A surprising number of women are responding to lockdowns in an unanticipated way: trading their jobs for more time at home. In September 2020 alone, more than 800,000 women left the workforce. Their numbers swell to 2 million now.

There is little indication most of these women are leaving or downsizing their work under duress, or at the expense of keeping food on the table. Rather, many of these women are responding to something they feel in their bones: the need for stability in the face of crisis, especially for their children. Women are responding to the pandemic by reordering their lives to a saner pace, one more centered on home.

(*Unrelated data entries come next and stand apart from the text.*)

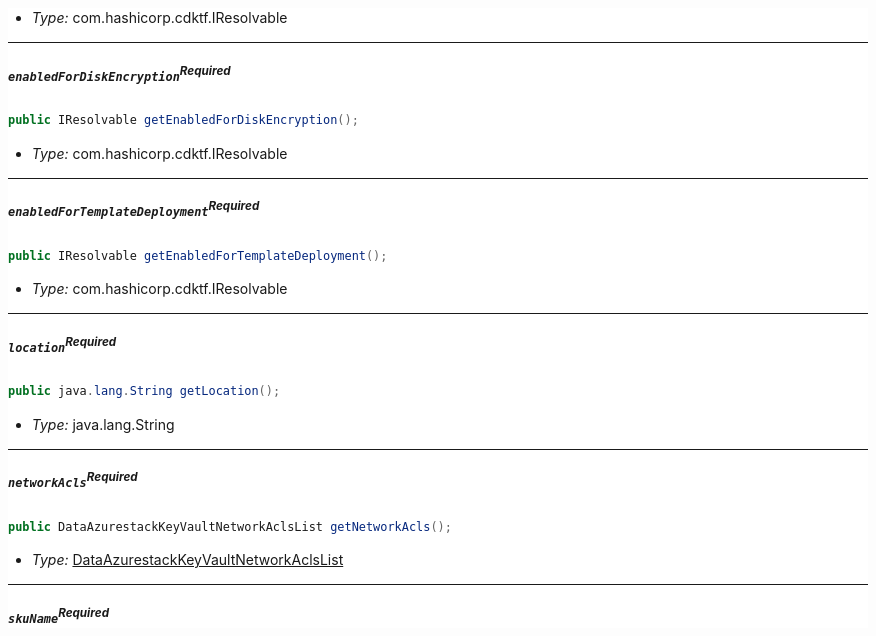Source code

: - *Type:* com.hashicorp.cdktf.IResolvable

---

##### `enabledForDiskEncryption`<sup>Required</sup> <a name="enabledForDiskEncryption" id="@cdktf/provider-azurestack.dataAzurestackKeyVault.DataAzurestackKeyVault.property.enabledForDiskEncryption"></a>

```java
public IResolvable getEnabledForDiskEncryption();
```

- *Type:* com.hashicorp.cdktf.IResolvable

---

##### `enabledForTemplateDeployment`<sup>Required</sup> <a name="enabledForTemplateDeployment" id="@cdktf/provider-azurestack.dataAzurestackKeyVault.DataAzurestackKeyVault.property.enabledForTemplateDeployment"></a>

```java
public IResolvable getEnabledForTemplateDeployment();
```

- *Type:* com.hashicorp.cdktf.IResolvable

---

##### `location`<sup>Required</sup> <a name="location" id="@cdktf/provider-azurestack.dataAzurestackKeyVault.DataAzurestackKeyVault.property.location"></a>

```java
public java.lang.String getLocation();
```

- *Type:* java.lang.String

---

##### `networkAcls`<sup>Required</sup> <a name="networkAcls" id="@cdktf/provider-azurestack.dataAzurestackKeyVault.DataAzurestackKeyVault.property.networkAcls"></a>

```java
public DataAzurestackKeyVaultNetworkAclsList getNetworkAcls();
```

- *Type:* <a href="#@cdktf/provider-azurestack.dataAzurestackKeyVault.DataAzurestackKeyVaultNetworkAclsList">DataAzurestackKeyVaultNetworkAclsList</a>

---

##### `skuName`<sup>Required</sup> <a name="skuName" id="@cdktf/provider-azurestack.dataAzurestackKeyVault.DataAzurestackKeyVault.property.skuName"></a>
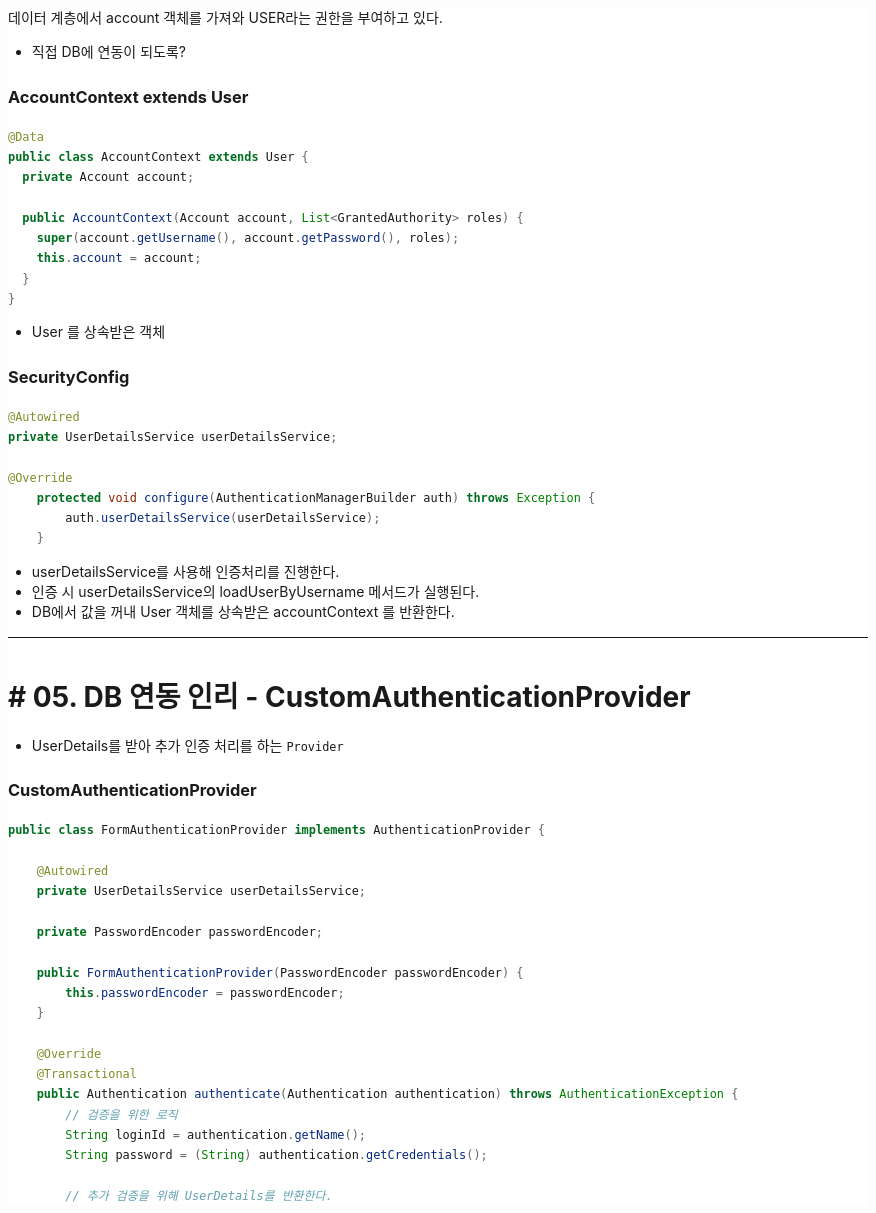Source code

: 데이터 계층에서 account 객체를 가져와 USER라는 권한을 부여하고 있다.

- 직접 DB에 연동이 되도록?

### AccountContext extends User

```java
@Data
public class AccountContext extends User {
  private Account account;

  public AccountContext(Account account, List<GrantedAuthority> roles) {
    super(account.getUsername(), account.getPassword(), roles);
    this.account = account;
  }
}
```

- User 를 상속받은 객체

### SecurityConfig

```java
@Autowired
private UserDetailsService userDetailsService;

@Override
    protected void configure(AuthenticationManagerBuilder auth) throws Exception {
        auth.userDetailsService(userDetailsService);
    }
```

- userDetailsService를 사용해 인증처리를 진행한다.
- 인증 시 userDetailsService의 loadUserByUsername 메서드가 실행된다.
- DB에서 값을 꺼내 User 객체를 상속받은 accountContext 를 반환한다.

---

# # 05. DB 연동 인리 - CustomAuthenticationProvider

- UserDetails를 받아 추가 인증 처리를 하는 `Provider`

### CustomAuthenticationProvider

```java
public class FormAuthenticationProvider implements AuthenticationProvider {

    @Autowired
    private UserDetailsService userDetailsService;

    private PasswordEncoder passwordEncoder;

    public FormAuthenticationProvider(PasswordEncoder passwordEncoder) {
        this.passwordEncoder = passwordEncoder;
    }

    @Override
    @Transactional
    public Authentication authenticate(Authentication authentication) throws AuthenticationException {
        // 검증을 위한 로직
        String loginId = authentication.getName();
        String password = (String) authentication.getCredentials();

        // 추가 검증을 위해 UserDetails를 반환한다.
```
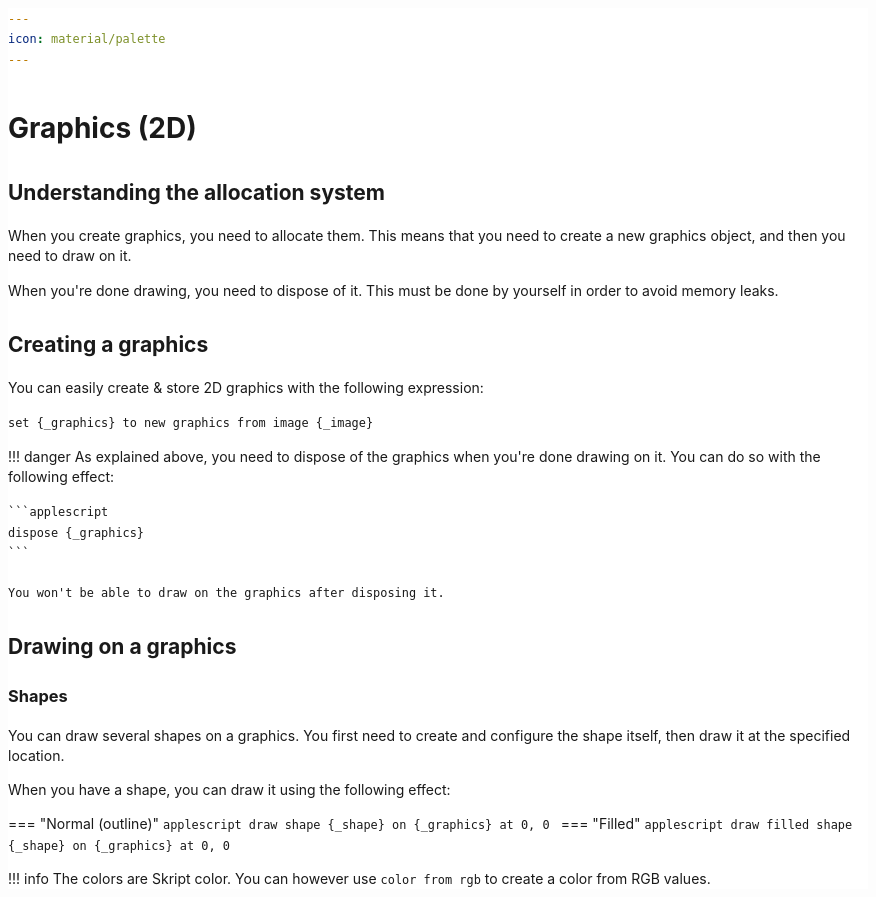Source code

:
 ```yaml
---
icon: material/palette
---
```


# Graphics (2D)

## Understanding the allocation system

When you create graphics, you need to allocate them. This means that you need to create a new graphics object, and then you need to draw on it. 

When you're done drawing, you need to dispose of it. This must be done by yourself in order to avoid memory leaks.

## Creating a graphics

You can easily create & store 2D graphics with the following expression:

```applescript
set {_graphics} to new graphics from image {_image}
```

!!! danger
    As explained above, you need to dispose of the graphics when you're done drawing on it. You can do so with the following effect:

    ```applescript
    dispose {_graphics}
    ```

    You won't be able to draw on the graphics after disposing it.

## Drawing on a graphics

### Shapes

You can draw several shapes on a graphics. You first need to create and configure the shape itself, then draw it at the specified location.

When you have a shape, you can draw it using the following effect:

=== "Normal (outline)"
    ```applescript
    draw shape {_shape} on {_graphics} at 0, 0
    ```
=== "Filled"
    ```applescript
    draw filled shape {_shape} on {_graphics} at 0, 0
    ```

!!! info
    The colors are Skript color. You can however use `color from rgb` to create a color from RGB values.
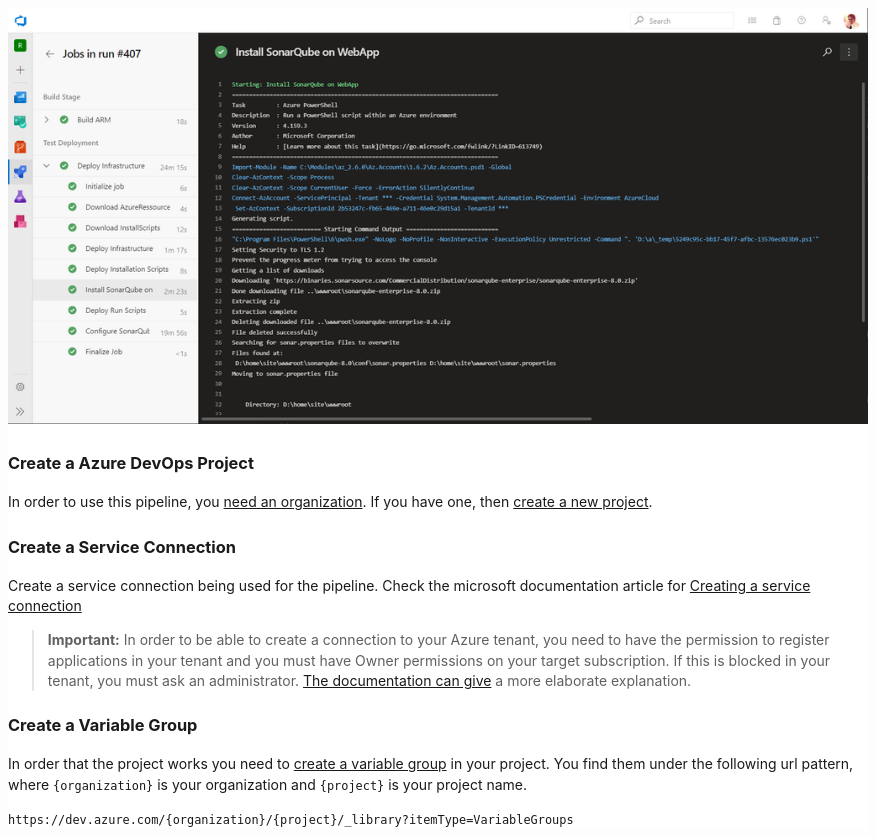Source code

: ![](Images/2019-12-27-18-33-30.png)

### Create a Azure DevOps Project

In order to use this pipeline, you [need an organization](https://docs.microsoft.com/en-us/azure/devops/organizations/accounts/create-organization?view=azure-devops). If you have one, then [create a new project](https://docs.microsoft.com/en-us/azure/devops/organizations/projects/create-project?view=azure-devops&tabs=preview-page#create-a-project).

### Create a Service Connection

Create a service connection being used for the pipeline. Check the microsoft documentation article for [Creating a service connection](https://docs.microsoft.com/en-us/azure/devops/pipelines/library/service-endpoints?view=azure-devops&tabs=yaml#create-a-service-connection)

> **Important:** In order to be able to create a connection to your Azure tenant, you need to have the permission to register applications in your tenant and you must have Owner permissions on your target subscription. If this is blocked in your tenant, you must ask an administrator. [The documentation can give](https://docs.microsoft.com/en-us/azure/devops/pipelines/library/connect-to-azure?view=azure-devops#create-an-azure-resource-manager-service-connection-with-an-existing-service-principal) a more elaborate explanation.

### Create a Variable Group

In order that the project works you need to [create a variable group](https://docs.microsoft.com/en-us/azure/devops/pipelines/library/variable-groups?view=azure-devops&tabs=yaml#create-a-variable-group) in your project.
You find them under the following url pattern, where `{organization}` is your organization and `{project}` is your project name.

```HTTP
https://dev.azure.com/{organization}/{project}/_library?itemType=VariableGroups
```
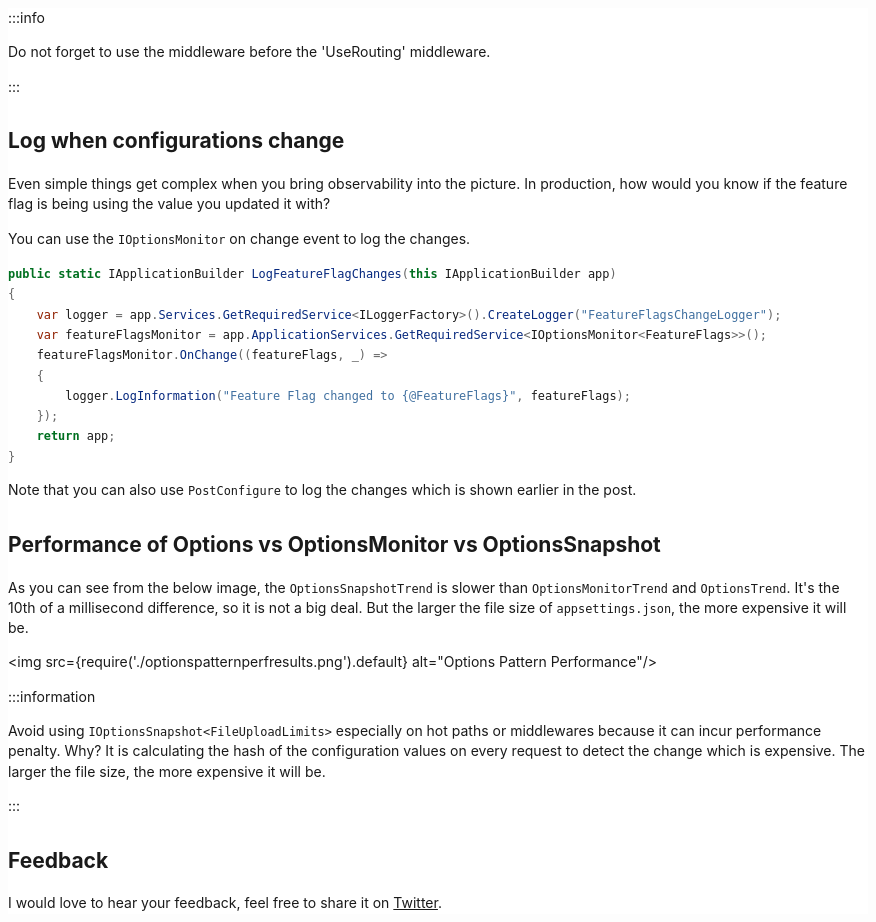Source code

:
 ```csharp title="Feature Flag to Enable Side Car Pattern"
```

:::info

Do not forget to use the middleware before the 'UseRouting' middleware.

:::

## Log when configurations change 

Even simple things get complex when you bring observability into the picture.
In production, how would you know
if the feature flag is being using the value you updated it with?

You can use the `IOptionsMonitor` on change event to log the changes.

```csharp title="Log Changes when the config changes"
public static IApplicationBuilder LogFeatureFlagChanges(this IApplicationBuilder app)
{
    var logger = app.Services.GetRequiredService<ILoggerFactory>().CreateLogger("FeatureFlagsChangeLogger");
    var featureFlagsMonitor = app.ApplicationServices.GetRequiredService<IOptionsMonitor<FeatureFlags>>();
    featureFlagsMonitor.OnChange((featureFlags, _) =>
    {
        logger.LogInformation("Feature Flag changed to {@FeatureFlags}", featureFlags);
    });
    return app;
}
```

Note that you can also use `PostConfigure` to log the changes which is shown earlier in the post.

## Performance of Options vs OptionsMonitor vs OptionsSnapshot

As you can see from the below image, the `OptionsSnapshotTrend` is slower than `OptionsMonitorTrend` and `OptionsTrend`.
It's the 10th of a millisecond difference, so it is not a big deal.
But the larger the file size of `appsettings.json`, the more expensive it will be. 

<img src={require('./optionspatternperfresults.png').default} alt="Options Pattern Performance"/>

:::information

Avoid using `IOptionsSnapshot<FileUploadLimits>` especially on hot paths or middlewares because it can incur performance penalty.
Why?
It is calculating the hash of the configuration values on every request to detect the change which is expensive.
The larger the file size, the more expensive it will be.

:::

## Feedback
I would love to hear your feedback, feel free to share it on [Twitter](https://twitter.com/madnan_rafiq).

This trend is widely bemoaned as a loss of talent in the public square, and a setback in gender equality. A woman should be at her place on the job just like a man, shoulder to the wheel, a good worker bee, or she’s let everyone down. For several generations, we have seen job and career depicted as central to a woman’s significance.

But reality is far more complex. A woman doesn’t naturally leave her home in the morning and zero in on the demands of a job. She carries it all inside her, a swirling mix of children’s needs and stuff-that-must-get-done.

Recent findings from an Institute for Family Studies study underscore that what’s happening at home never quite leaves a woman’s psyche: even for women who kept working post-pandemic, more than half (53 percent) of those surveyed would prefer to work from home most or at least half of the time. The aftermath of 2020 has only added urgency to this pull toward home.

Forgive me if, as a therapist, I let out a little cheer. Perhaps a legion of women will be able to catch their collective breaths. Nearly 10 million working mothers in the U.S. suffer from burnout.